I practice new boundaries, only giving when it is a worthy cause, and my efforts are appreciated. I am becoming more independent, resilient, and HAPPY. I am actively weeding out the people and things who hurt me or are “takers” in my life. I am replacing them with individuals who wish to share and complement my efforts with their own.

 I am a girl who has with great effort-stumbled across my ugly truth. I have seen what I cannot unsee, and I choose not to accept it.  Where most spend a lifetime trying to convince themselves they are happy and complete, shrinking from the honesty of ourselves and staying safe on our well-worn path for comfort and ease. I have decidedly jumped into reality come rapture or ruin. I have decided to take a chance and make a change. It is a bumpy and foreign path I now explore. It is challenging and often difficult to face as it shines a light on my shortcomings and insecurities for me to see and note. Even more unsettling it puts me out there for others to see and perceive as they will. Still, I have chosen the path where I live my own my truth. I am facing my fears. I am ready to be down and dirty honest with myself.

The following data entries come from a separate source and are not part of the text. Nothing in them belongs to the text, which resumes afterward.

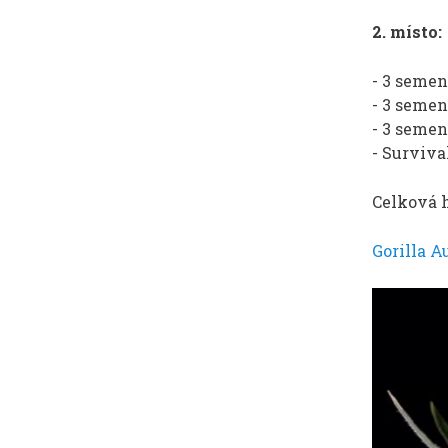
2. místo:
- 3 seme
- 3 seme
- 3 seme
- Survival
Celková 
Gorilla A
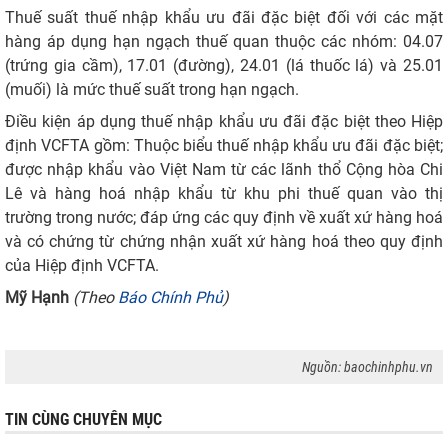
Thuế suất thuế nhập khẩu ưu đãi đặc biệt đối với các mặt
hàng áp dụng hạn ngạch thuế quan thuộc các nhóm: 04.07
(trứng gia cầm), 17.01 (đường), 24.01 (lá thuốc lá) và 25.01
(muối) là mức thuế suất trong hạn ngạch.
Điều kiện áp dụng thuế nhập khẩu ưu đãi đặc biệt theo Hiệp
định VCFTA gồm: Thuộc biểu thuế nhập khẩu ưu đãi đặc biệt;
được nhập khẩu vào Việt Nam từ các lãnh thổ Cộng hòa Chi
Lê và hàng hoá nhập khẩu từ khu phi thuế quan vào thị
trường trong nước; đáp ứng các quy định về xuất xứ hàng hoá
và có chứng từ chứng nhận xuất xứ hàng hoá theo quy định
của Hiệp định VCFTA.
Mỹ Hạnh
(Theo
Báo Chính Phủ
)
Nguồn: baochinhphu.vn
TIN CÙNG CHUYÊN MỤC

It is horrifying sometimes, yet it is invigorating and exciting with the promise of immense growth, adventure, and reward.

Hi, I am Traci, and no longer that girl I once was. I am changed and still changing in this process of creating my new life. I am making myself whole as I find my pieces and put them all together for the world to see… I am breaking myself down and examining all the parts to overhaul… to be fluid and keep evolving. I am sometimes struggling and flailing trying to find footing and seeking balance but I am also learning to fly -full of hope and a new love for myself, and I am elated.

I get to be everything I ever was and also everything I want to be. I get to let go of what I am no longer and what does not serve me. I am acknowledging my wounds and mending my brokenness. Becoming what I am meant to be by consciously creating and molding myself. It is painstaking and makes me feel so very vulnerable, but the end product of every lesson is a far more authentic, resilient, respectable, graceful, beautiful and most importantly LOVABLE self.
I am Traci, the very best version, so far.